» **Document section**
────────

Notes on fabrication/architecture papers

CMOS architecture for a spin-based quantum computer - Veldhorst

A paper discussing the how a CMOS architecture for spin-$1/2$ qubits might be scaled. Single qubit gates are implemented using microwave cavity, two qubit gates via exchange interactions and read out by gate based dispersive readout. They suggest how transistor based control circuit with charge storage electrodes could be used to operate a dense and scalable two dimensional qubit system.

In classical computing Silicon based CMOS integrated circuits (ICs) have scaled to billions of transistors. A key architectural aspect of IC is the parallel addressing through word line and bit line, facilitating rapid read and write operations on large 2D arrays of bits. Unfortunately, this cannot be applied directly to qubit arrays. As the tolerance levels are small so each qubit must be individually tunable.

This paper develops an architecture which allows for parallel addressing of silicon spin qubits, while solving the tunability issue through 'floating memory gate electrodes' that can be routinely reset, similar to dynamic random access memory. Their architecture requires $\mathcal{O}(\sqrt{N})$ lines for $N$ qubits.

Physical Architecture

The general architecture proposed uses a layered Silicon wafer, where the lowest layer is isotopically enriched silicon-28, to host the qubits. The layers above need not be enriched as they will hold the classical circuitry. The layers are interconnected by metal lines. There will be a singe floating gate for quantum dot definition and another to control the nearest neighbour coupling. Individual qubit addressing in achieved through a combination of word and bit lines.

They estimate that if the feature size, ie the minimal width between gates and undoped regions is $\lambda$ then the classical control structure will occupy an area $80 \lambda^{2}$ above the qubit. A features size of $\lambda = 7$nm, consistent with current AMD consumer processors, leads to a qubit size of $63 \times 63$nm.

Readout

There are two popular readout schemes:

1. Readout based on the Zeeman energy (using a reservoir)
2. Readout based on singlet-triplet energy using Pauli spin blockade. They estimate that the Pauli spin blockade energy is about 1meV.

They favour the spin blockade technique because

• the larger energy scale leads to a better fidelity
• it not necessitating for each qubit to be attached to a reservoir
• it does no require a large magnetic field.

The readout they propose requires a reference dot, which sits in the ground state. They then try to force the dots together and determine the spin dependant charge state using gate based dispersive readout. Thus only half the qubits would be available to be read out. They suggest extensive multiplexing, but I do not know how feasible it will be.

Heat Dissipation

Of critical importance to large scale quantum computing is heat dissipation/cooling power. They estimate the heat produced by the control electronics and how much heat a cryostat could remove and conclude an operating temperature of $100$mK.

[Barnaby]

────────

» **Data supplied**
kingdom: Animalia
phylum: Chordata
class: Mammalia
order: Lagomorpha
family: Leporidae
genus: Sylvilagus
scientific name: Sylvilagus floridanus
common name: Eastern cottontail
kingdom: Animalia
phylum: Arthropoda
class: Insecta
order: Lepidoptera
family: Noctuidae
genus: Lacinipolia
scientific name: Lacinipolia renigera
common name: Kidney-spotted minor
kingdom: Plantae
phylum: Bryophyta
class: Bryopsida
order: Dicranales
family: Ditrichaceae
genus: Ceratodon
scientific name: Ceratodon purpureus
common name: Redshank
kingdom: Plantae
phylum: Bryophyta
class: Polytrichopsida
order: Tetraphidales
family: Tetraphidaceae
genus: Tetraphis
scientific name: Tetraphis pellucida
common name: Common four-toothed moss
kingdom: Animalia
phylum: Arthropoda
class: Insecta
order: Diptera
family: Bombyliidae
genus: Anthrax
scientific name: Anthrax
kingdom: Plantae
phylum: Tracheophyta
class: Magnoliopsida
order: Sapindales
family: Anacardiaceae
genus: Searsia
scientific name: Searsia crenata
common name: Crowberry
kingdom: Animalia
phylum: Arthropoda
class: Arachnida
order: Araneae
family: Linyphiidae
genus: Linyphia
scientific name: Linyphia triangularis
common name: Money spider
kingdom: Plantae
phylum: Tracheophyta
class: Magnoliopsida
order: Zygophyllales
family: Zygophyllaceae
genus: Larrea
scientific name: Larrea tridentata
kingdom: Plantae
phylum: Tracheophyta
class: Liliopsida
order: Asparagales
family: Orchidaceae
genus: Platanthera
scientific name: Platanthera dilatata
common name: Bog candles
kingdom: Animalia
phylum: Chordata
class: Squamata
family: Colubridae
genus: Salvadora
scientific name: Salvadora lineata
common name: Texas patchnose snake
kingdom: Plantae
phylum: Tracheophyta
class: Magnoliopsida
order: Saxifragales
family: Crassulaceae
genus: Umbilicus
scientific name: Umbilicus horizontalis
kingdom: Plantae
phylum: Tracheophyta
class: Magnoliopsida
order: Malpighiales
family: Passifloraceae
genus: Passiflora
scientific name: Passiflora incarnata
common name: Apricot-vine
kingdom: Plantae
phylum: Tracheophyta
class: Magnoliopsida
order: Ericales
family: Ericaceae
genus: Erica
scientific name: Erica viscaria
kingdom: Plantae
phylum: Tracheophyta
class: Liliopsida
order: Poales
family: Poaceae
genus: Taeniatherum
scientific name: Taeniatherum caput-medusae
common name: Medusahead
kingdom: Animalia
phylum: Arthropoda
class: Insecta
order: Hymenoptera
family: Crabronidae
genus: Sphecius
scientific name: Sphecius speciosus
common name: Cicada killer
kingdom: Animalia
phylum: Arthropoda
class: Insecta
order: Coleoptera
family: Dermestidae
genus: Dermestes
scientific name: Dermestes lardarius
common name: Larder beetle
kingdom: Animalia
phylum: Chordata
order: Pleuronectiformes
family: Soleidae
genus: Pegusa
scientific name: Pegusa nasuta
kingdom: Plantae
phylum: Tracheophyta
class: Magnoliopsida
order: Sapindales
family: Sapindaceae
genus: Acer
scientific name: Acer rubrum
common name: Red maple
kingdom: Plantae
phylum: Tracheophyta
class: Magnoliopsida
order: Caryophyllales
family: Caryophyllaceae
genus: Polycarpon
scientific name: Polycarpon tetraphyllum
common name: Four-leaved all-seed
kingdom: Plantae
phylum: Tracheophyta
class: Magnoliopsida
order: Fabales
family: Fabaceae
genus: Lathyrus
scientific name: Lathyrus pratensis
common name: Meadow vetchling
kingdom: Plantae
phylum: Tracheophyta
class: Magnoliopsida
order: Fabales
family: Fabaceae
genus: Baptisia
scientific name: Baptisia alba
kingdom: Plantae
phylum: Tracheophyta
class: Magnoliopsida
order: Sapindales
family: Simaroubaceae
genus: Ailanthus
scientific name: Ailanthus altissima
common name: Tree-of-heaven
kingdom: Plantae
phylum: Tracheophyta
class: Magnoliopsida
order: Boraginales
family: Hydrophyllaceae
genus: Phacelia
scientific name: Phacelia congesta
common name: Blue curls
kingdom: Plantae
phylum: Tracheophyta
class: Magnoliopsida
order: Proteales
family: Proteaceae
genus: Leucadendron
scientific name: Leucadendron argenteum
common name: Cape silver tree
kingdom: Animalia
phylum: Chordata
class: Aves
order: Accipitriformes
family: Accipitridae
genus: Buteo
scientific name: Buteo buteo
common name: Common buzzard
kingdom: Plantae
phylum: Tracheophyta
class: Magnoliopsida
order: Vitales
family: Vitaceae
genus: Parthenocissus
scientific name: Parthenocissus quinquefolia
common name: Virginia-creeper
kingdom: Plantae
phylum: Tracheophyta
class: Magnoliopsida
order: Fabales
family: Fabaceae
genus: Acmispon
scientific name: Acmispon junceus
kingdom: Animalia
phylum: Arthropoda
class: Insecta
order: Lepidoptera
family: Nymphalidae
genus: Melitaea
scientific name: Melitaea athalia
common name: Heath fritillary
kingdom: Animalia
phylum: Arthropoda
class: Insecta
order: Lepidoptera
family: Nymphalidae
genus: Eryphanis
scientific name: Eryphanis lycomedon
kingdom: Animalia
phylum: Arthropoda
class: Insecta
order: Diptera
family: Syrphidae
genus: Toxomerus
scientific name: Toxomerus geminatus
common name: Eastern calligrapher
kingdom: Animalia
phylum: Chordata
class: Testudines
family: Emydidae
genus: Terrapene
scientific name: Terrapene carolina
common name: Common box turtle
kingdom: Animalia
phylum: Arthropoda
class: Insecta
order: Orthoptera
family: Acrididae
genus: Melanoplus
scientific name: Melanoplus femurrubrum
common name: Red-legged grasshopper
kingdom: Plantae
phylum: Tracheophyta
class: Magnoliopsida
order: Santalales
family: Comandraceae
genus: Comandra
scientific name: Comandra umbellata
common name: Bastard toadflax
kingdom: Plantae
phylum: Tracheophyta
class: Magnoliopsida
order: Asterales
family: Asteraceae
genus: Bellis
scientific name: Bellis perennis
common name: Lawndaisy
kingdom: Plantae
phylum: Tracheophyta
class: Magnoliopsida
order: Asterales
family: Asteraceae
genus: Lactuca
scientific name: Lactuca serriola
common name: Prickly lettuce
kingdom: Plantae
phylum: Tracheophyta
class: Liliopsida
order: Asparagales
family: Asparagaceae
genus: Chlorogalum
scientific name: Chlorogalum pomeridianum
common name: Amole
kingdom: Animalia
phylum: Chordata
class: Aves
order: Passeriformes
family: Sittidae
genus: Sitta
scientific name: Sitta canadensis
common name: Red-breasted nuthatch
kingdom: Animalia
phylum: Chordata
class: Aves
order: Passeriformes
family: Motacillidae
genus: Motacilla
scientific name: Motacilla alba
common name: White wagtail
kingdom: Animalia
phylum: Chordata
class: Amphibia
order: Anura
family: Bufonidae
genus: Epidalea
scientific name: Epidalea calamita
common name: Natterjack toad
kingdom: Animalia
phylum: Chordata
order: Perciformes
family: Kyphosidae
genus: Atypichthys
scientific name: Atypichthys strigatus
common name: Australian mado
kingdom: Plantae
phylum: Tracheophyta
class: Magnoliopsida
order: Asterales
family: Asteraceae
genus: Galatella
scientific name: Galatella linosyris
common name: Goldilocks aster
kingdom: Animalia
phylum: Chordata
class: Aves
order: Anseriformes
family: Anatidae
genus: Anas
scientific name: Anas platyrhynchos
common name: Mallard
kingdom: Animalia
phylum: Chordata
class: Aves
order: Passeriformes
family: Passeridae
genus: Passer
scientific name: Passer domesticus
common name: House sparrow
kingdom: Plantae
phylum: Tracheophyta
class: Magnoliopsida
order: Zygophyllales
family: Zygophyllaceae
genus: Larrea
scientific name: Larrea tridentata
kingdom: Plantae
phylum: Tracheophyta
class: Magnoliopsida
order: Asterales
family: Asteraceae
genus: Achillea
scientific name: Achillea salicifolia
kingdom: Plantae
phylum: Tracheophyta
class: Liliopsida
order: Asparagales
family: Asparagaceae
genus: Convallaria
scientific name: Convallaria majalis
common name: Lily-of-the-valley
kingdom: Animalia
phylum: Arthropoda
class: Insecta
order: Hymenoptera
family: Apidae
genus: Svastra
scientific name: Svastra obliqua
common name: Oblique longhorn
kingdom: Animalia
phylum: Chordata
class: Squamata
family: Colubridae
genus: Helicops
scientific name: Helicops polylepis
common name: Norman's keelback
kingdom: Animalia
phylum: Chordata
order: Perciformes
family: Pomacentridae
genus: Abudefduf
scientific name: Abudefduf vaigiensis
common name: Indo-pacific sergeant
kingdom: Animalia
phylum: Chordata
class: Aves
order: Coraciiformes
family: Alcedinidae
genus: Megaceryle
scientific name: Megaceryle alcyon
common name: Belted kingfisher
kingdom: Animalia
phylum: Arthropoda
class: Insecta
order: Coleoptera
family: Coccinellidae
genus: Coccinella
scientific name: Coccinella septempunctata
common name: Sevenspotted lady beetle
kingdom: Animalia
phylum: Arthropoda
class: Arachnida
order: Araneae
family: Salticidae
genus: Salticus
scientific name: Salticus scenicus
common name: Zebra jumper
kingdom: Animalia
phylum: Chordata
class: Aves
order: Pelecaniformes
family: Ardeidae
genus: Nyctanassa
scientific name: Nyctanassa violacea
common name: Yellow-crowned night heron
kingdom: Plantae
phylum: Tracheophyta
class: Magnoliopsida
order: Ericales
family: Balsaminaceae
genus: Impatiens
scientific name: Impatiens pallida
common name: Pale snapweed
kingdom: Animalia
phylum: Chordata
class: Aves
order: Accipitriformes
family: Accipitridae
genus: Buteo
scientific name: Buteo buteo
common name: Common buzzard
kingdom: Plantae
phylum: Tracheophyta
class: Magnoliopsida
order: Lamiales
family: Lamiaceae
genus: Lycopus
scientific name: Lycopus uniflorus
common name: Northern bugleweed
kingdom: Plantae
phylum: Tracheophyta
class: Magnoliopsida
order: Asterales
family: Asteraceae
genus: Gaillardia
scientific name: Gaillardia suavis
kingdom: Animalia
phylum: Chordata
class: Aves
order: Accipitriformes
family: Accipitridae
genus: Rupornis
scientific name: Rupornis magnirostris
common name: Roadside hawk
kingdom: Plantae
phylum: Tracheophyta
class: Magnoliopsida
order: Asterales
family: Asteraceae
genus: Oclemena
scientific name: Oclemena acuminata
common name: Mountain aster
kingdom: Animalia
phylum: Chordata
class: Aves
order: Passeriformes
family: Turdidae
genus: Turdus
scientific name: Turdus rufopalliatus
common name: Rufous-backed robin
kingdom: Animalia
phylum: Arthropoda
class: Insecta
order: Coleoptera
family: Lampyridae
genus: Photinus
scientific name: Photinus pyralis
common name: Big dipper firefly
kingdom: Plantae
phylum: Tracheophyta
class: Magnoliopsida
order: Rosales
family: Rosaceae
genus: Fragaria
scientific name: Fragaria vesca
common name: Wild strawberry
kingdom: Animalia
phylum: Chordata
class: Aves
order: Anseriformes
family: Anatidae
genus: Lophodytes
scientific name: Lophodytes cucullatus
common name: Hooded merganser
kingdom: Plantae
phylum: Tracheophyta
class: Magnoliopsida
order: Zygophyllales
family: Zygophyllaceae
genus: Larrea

────────

» **Task to complete**
Determine whether each statement agrees with the notes on the CMOS spin-qubit architecture paper above, answering yes or no and quoting the deciding words of those notes. 1. The lowest layer of the wafer, which hosts the qubits, is isotopically enriched silicon-28. 2. Single qubit gates are implemented through exchange interactions. 3. The authors favor readout based on the Zeeman energy.

» **Correct result**
1. Yes: "the lowest layer is isotopically enriched silicon-28, to host the qubits"
2. No: "Single qubit gates are implemented using microwave cavity, two qubit gates via exchange interactions"
3. No: "They favour the spin blockade technique"